You made the point in your presentation that you believe this was transmitted resistance, versus acquired resistance. Does that answer to fears regarding PrEP causing the mutation, as opposed to the apparent reality that the mutation already existed and PrEP failed to block it?
Yes. This is also a bit subtle, unless you know HIV medicine. There were mutations in the patient’s resistance profile to medications that he himself had never taken. So in the NNRTI class there was resistance to a medication called Nevirapine, and in the INSTI class, there was a mutation to a medication called Elvitegravir. Our patient had never ingested those medications himself. In order to get those mutations they would have had to have been transmitted to him from somebody else. So if he’s already having those mutations transmitted to him, it makes sense that he would have had these other mutations as well, rather then selectively taking PrEP and causing those mutations to develop or be acquired in his own body.
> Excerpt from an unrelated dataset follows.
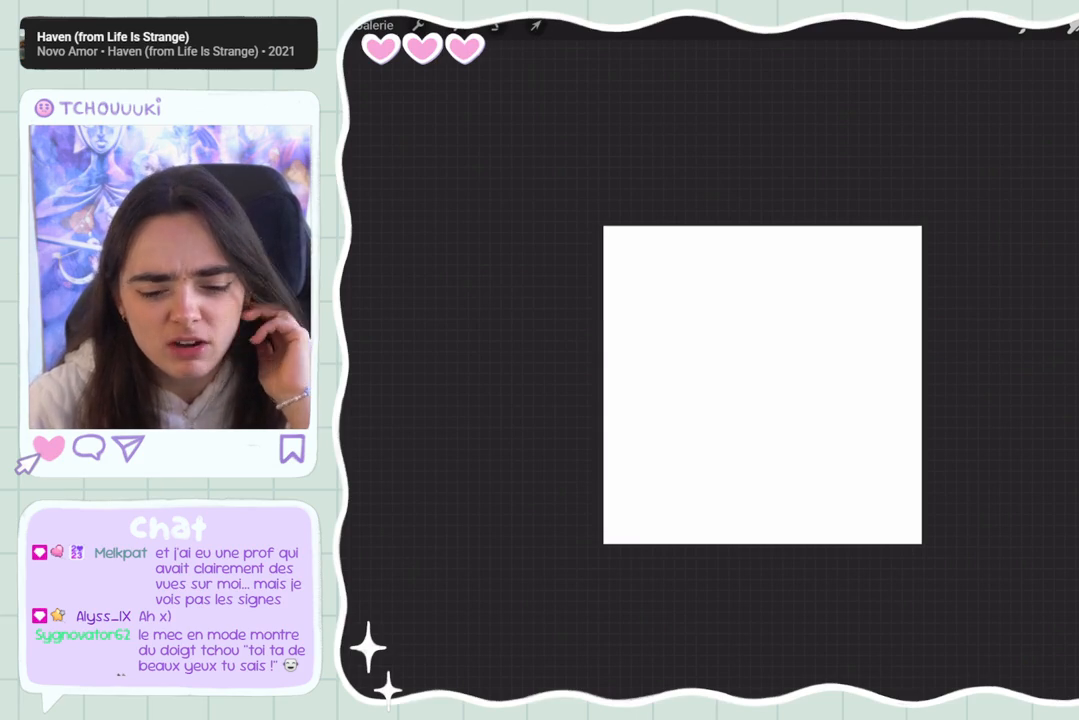
{"buttons": ["R1"], "events": []}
Can you shed any light on how you came to treat this patient?
I took over his care about two years ago, after I took over someone else’s practice in Toronto. He was already on PrEP. I believe he became interested in PrEP when he read a news article about it. He was one of the true early adopters in the community outside of a clinical trial. When he essentially confirmed his adherence, that’s when we thought we would have to investigate this fully.
How much does this patient’s sexual behavior—his number of partners, his risk-reduction beyond PrEP, as two examples—matter in understanding this transmission? Or is all of that a moot point?
I think the latter is more true. There are going to be guys out there that use PrEP as an anti-anxiety pill. They can’t have sex that’s enjoyable even with condoms unless they know they have this extra added layer of protection. At the opposite end of the spectrum are people who decide that condom use for them is not something they want to do, and they will take PrEP and accept the risks. There could be STIs, and there could potentially be a breakthrough, but they decide what’s right for them. When you look at the stories people share on these PrEP forums, I don’t think he was doing anything unusual.
[Note: In his CROI presentation last week, Dr. Knox said that, “Between two and six weeks prior to the active HIV screen (in May 2015), the patient reported multiple acts of anal receptive sex with casual partners without the use of condoms.”]
How much do you stress condom use to patients?
I do recommend it. Something that I hear a lot of people talking about is using condoms “whenever possible.” That’s basically it. That’s your best protection—PrEP and condoms.
Do you expect to see more cases like this? Anti-PrEP people have all along bandied about the idea of drug resistance being PrEP’s undoing.
I wouldn’t let this single case of PrEP failure discourage anybody who’s on PrEP or who’s considering PrEP. Clearly, it works. There is robust data out there that suggests PrEP works the majority of the time. This is just a single case. The next steps really are to monitor the rate at which these mutations do occur. But PrEP’s evolving, too. In a couple of years from now, we could be using injectable medication. I don’t feel like this one case should discourage anybody to use PrEP if it’s right for them.
The silver lining of this case is this guy’s very invested in his sexual health and testing for STIs, so we did discover this infection very, very early—probably within six weeks of being infected. Therefore, he’s on medication, he’s undetectable. It makes him a good candidate in the future for cure research, as he might have limited virus in his peripheral reservoir.